What is needed
Verbatim copy, images omitted: return the full listing.

----------------

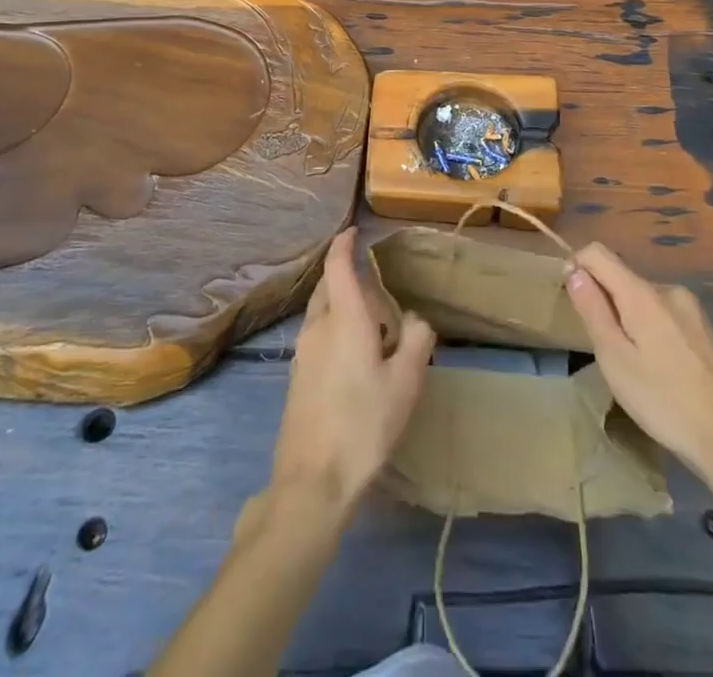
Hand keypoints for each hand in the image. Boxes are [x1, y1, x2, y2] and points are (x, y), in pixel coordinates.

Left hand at [271, 228, 435, 513]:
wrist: (313, 482)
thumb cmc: (364, 425)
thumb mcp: (405, 383)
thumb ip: (416, 342)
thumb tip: (416, 320)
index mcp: (344, 319)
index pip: (337, 266)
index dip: (344, 244)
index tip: (353, 231)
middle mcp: (317, 328)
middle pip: (326, 287)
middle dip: (343, 274)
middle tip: (371, 280)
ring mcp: (301, 354)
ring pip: (319, 312)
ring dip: (338, 303)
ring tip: (365, 318)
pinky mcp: (296, 378)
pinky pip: (315, 336)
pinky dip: (332, 328)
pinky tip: (350, 353)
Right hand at [565, 242, 712, 480]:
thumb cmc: (663, 401)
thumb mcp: (615, 359)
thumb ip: (593, 310)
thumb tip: (575, 270)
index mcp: (643, 293)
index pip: (598, 253)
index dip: (576, 266)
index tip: (571, 300)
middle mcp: (669, 289)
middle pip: (622, 277)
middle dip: (605, 302)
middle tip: (606, 351)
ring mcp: (692, 309)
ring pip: (643, 299)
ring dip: (628, 319)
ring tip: (633, 366)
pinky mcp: (705, 330)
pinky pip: (664, 315)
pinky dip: (650, 330)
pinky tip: (659, 371)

----------------

Exercise answer
Hand keypoints for each hand in the image. Boxes are [x1, y1, x2, y2] and points are (x, y), in pixel coordinates.

Left hand at [271, 228, 435, 513]:
wrist: (313, 482)
thumb cmc: (364, 425)
thumb mcp: (405, 383)
thumb ip: (416, 342)
thumb tip: (416, 320)
index mcp: (344, 319)
index pip: (337, 266)
index dip: (344, 244)
index tip: (353, 231)
middle mcp: (317, 328)
middle pip: (326, 287)
middle dip: (343, 274)
middle tip: (371, 280)
ring mcp: (301, 354)
ring pip: (319, 312)
ring dip: (338, 303)
ring tip: (365, 318)
pinky mcp: (296, 378)
pinky pip: (315, 336)
pinky dip: (332, 328)
pinky tip: (350, 353)
Right hand at [565, 242, 712, 480]:
thumb cmc: (663, 401)
thumb mcp: (615, 359)
thumb ip: (593, 310)
thumb tip: (575, 270)
index mcp: (643, 293)
index pip: (598, 253)
index dip: (576, 266)
index tip: (571, 300)
middle mcp: (669, 289)
middle pip: (622, 277)
middle dip: (605, 302)
middle tip: (606, 351)
ring mcp: (692, 309)
ring pip: (643, 299)
ring dip: (628, 319)
ring tip: (633, 366)
pinky mcp: (705, 330)
pinky pip: (664, 315)
pinky dip: (650, 330)
pinky tip: (659, 371)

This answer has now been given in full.